House debates

Tuesday, 25 May 2021

Bills

Appropriation Bill (No. 1) 2021-2022, Appropriation Bill (No. 2) 2021-2022, Appropriation (Parliamentary Departments) Bill (No. 1) 2021-2022; Second Reading

1:25 pm

Photo of Andrew LamingAndrew Laming (Bowman, Liberal Party) Share this | Hansard source

This is an opportunity to talk about Australia's world-class health system, which, like all health systems, is facing a significant struggle. It's the product, obviously, of a Commonwealth-state arrangement, with Commonwealth-state health-financing agreements. In our good state of Queensland, 39 public hospitals are now funded under activity based funding on a national efficient price and another 83 public hospitals on a national efficient cost, where those smaller services and smaller public hospitals still get block funding. The movement to activity based funding is absolutely critical, and the Commonwealth, at arm's length from the operation of hospitals, is reliant on activity based funding to put a value on everything that happens inside the walls of a hospital.

Of course, there's been additional finesse and detail added to how we calculate this. There was a degree of back-casting going on, which meant that, as soon as we gave additional criteria whereby we would fund certain patients with more money, in many cases states were simply signing every patient up to every category to maximise the amount of activity based funding they got. What that led to was a need for the Commonwealth to back-cast and identify whether we should have absolutely every patient in the system suffering every single symptom in order to get more money. Clearly that was preposterous and had to stop, and that's one of the reasons why there was some disagreement between states and the Commonwealth on funding in 2018. That was the essence of that issue.

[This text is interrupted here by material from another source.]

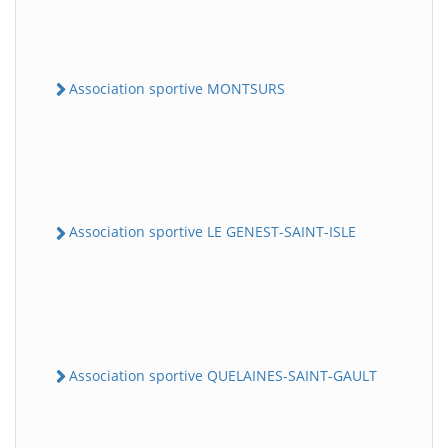
Association sportive MONTSURS
Association sportive LE GENEST-SAINT-ISLE
Association sportive QUELAINES-SAINT-GAULT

Apart from that, these very laborious Commonwealth-state health state agreements are interesting beasts, because they have allowed certain states to try different models. I well remember that from 2007 to 2010, under the Rudd administration, for the first time we allowed public hospital patients to access Medicare inside public hospitals, which up until then we had thought was anathema but which is now commonplace. This interface between what Medicare funds and what is a public hospital responsibility continues to shift, and I'm putting down here today that ultimately a patient who spends the night in a facility remains the responsibility of the state, while a patient who doesn't spend the night in a facility will one day become fundamentally part of the public health responsibility of the Commonwealth. That's where I think things will go over the next decade.

Because my time is limited now—but I'm going to continue later—I want to make some very brief observations about the challenges of using an ABF system in financing hospitals and how difficult it is to get clear information from states about how they spend the money. The Commonwealth is continuing to increase its contributions, but let's be honest: it's still a minor funder of the system. But it's moving up, and it's important that states don't fiddle with the data to unfairly obtain more ABF than they're entitled to. It's the job of large numbers of Canberra public servants to monitor that, but it's also for the community to be completely frank about whether state governments are being honest.

I want to note what the member for Capalaba, in my area, said on behalf of the state Labor government, in relation to the problems at the hospital in my area, where you are more likely than not to be ambulance ramped. Fifty-one per cent of people arriving at Redland Hospital are likely to be ambulance ramped, and the excuse given is that that is predominantly because of long-term dementia patients being unable to return to an aged-care facility—which, yes, is the responsibility of the Commonwealth. So let's be clear here: we’re all on the sticky paper together. But we do need solutions, and we need to make sure we're not simply blaming dementia patients for the ills of the hospital. We can't use dementia patients as an excuse for why, because the ambulances are all stacked up outside the hospital, there can't be an ambulance on the sideline of a football field where kids are getting broken jaws and broken legs. This is the point I'm making. We're building a multistorey car park at Redland Hospital, but what's the point if it's filled with ambulances with patients sitting in them and high-quality ambulance staff sitting there looking at patients for up to 12 hours because there's nowhere to put them in the hospital?

This is not about bigger A&E centres. This is not about more passionate staff. This is not about having more ambulance workers, because fundamentally, no matter how good they are, there's nowhere to put those patients. There is no bed available. We have to find a way to provide an incentive for states to operate efficiently and to return dementia patients when they can. That is an important contribution that I will detail in subsequent debate.